Kojodjojo Pipin, Kanagaratnam Prapa, Segal Oliver R, Hussain Wajid, Peters Nicholas S
St. Mary's Hospital, Imperial College, London, United Kingdom.
J Am Coll Cardiol. 2006 Sep 19;48(6):1242-9. doi: 10.1016/j.jacc.2006.04.093. Epub 2006 Aug 28.
This study assessed the effects of carbenoxolone on human myocardial conduction and refractoriness.
Carbenoxolone, an antipeptic ulcer drug, has been shown to reduce gap junctional coupling without affecting cellular ion channels. Gap junctions (GJ) are considered to be determinants of cardiac action potential propagation. The effects of GJ uncoupling in the human heart are unknown.

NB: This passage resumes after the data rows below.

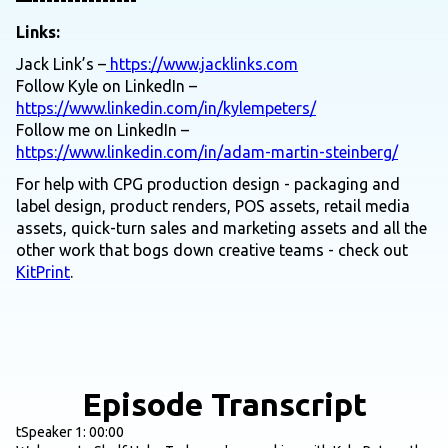
—---------------
Links:
Jack Link’s –
https://www.jacklinks.com
Follow Kyle on LinkedIn –
https://www.linkedin.com/in/kylempeters/
Follow me on LinkedIn –
https://www.linkedin.com/in/adam-martin-steinberg/
For help with CPG production design - packaging and
label design, product renders, POS assets, retail media
assets, quick-turn sales and marketing assets and all the
other work that bogs down creative teams - check out
KitPrint
.
Episode Transcript
tSpeaker 1: 00:00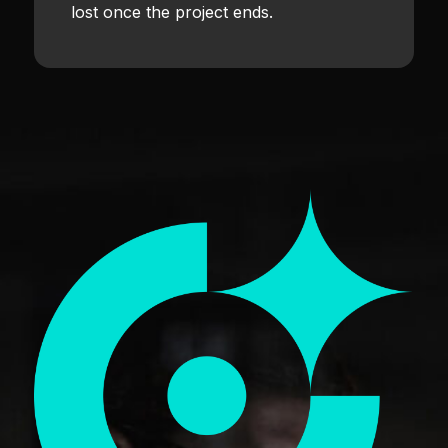
lost once the project ends.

Right atrial (RA) and ventricular (RV) activation mapping (Carto, Biosense Webster Inc., Diamond Bar, California) was performed during sinus rhythm. Right atrial and RV wavefront propagation velocity (WPV), specifically in the direction of propagation, was determined from these maps using a triangulation method. Refractoriness at multiple RA and RV sites, sinus rhythm cycle length, and AH, PR, QRS, and QT intervals were measured. The protocol was repeated 1 h after oral administration of 100 mg of carbenoxolone.
In 11 patients, WPV was reduced from 79.6 +/- 13.3 cm/s to 57.2 +/- 9.1 cm/s (-27.1 +/- 12.8%, p < 0.001) in RA and from 98.7 +/- 19.8 cm/s to 76.5 +/- 21.7 cm/s (-22.7 +/- 14.1%, p < 0.01) in RV after carbenoxolone. Conduction slowing was more marked in 6 older patients with ischemic heart disease compared with younger subjects with normal hearts (RA -35.1 +/- 5.5% vs. -17.5 +/- 12.7%, p = 0.03; RV -33.8 +/- 5.1% vs. -9.3 +/- 7.7%, p < 0.001). Refractoriness and electrocardiogram parameters remained unchanged.
Carbenoxolone causes a 27% reduction in human RA WPV and 23% in the RV without affecting refractoriness. The slowing of myocardial conduction by carbenoxolone demonstrates the significance of GJ in regulating human myocardial conduction and provides a tool for investigating the effects of GJ uncoupling on human arrhythmogenesis.
本研究评估了甘珀酸对人心肌传导和不应期的影响。
甘珀酸是一种抗消化性溃疡药物,已被证明可减少缝隙连接耦联而不影响细胞离子通道。缝隙连接(GJ)被认为是心脏动作电位传播的决定因素。GJ解耦在人心脏中的作用尚不清楚。
在窦性心律期间进行右心房(RA)和心室(RV)激动标测(Carto,Biosense Webster公司,加利福尼亚州钻石吧)。使用三角测量法从这些标测图中确定右心房和RV波前传播速度(WPV),特别是在传播方向上。测量多个RA和RV部位的不应期、窦性心律周期长度以及AH、PR、QRS和QT间期。在口服100mg甘珀酸1小时后重复该方案。
在11例患者中,服用甘珀酸后,RA的WPV从79.6±13.3cm/s降至57.2±9.1cm/s(-27.1±12.8%,p<0.001),RV的WPV从98.7±19.8cm/s降至76.5±21.7cm/s(-22.7±14.1%,p<0.01)。与心脏正常的年轻受试者相比,6例患有缺血性心脏病的老年患者的传导减慢更为明显(RA -35.1±5.5%对-17.5±12.7%,p = 0.03;RV -33.8±5.1%对-9.3±7.7%,p<0.001)。不应期和心电图参数保持不变。
甘珀酸可使人心房RA的WPV降低27%,心室RV的WPV降低23%,而不影响不应期。甘珀酸导致的心肌传导减慢证明了GJ在调节人心肌传导中的重要性,并为研究GJ解耦对人类心律失常发生的影响提供了一种工具。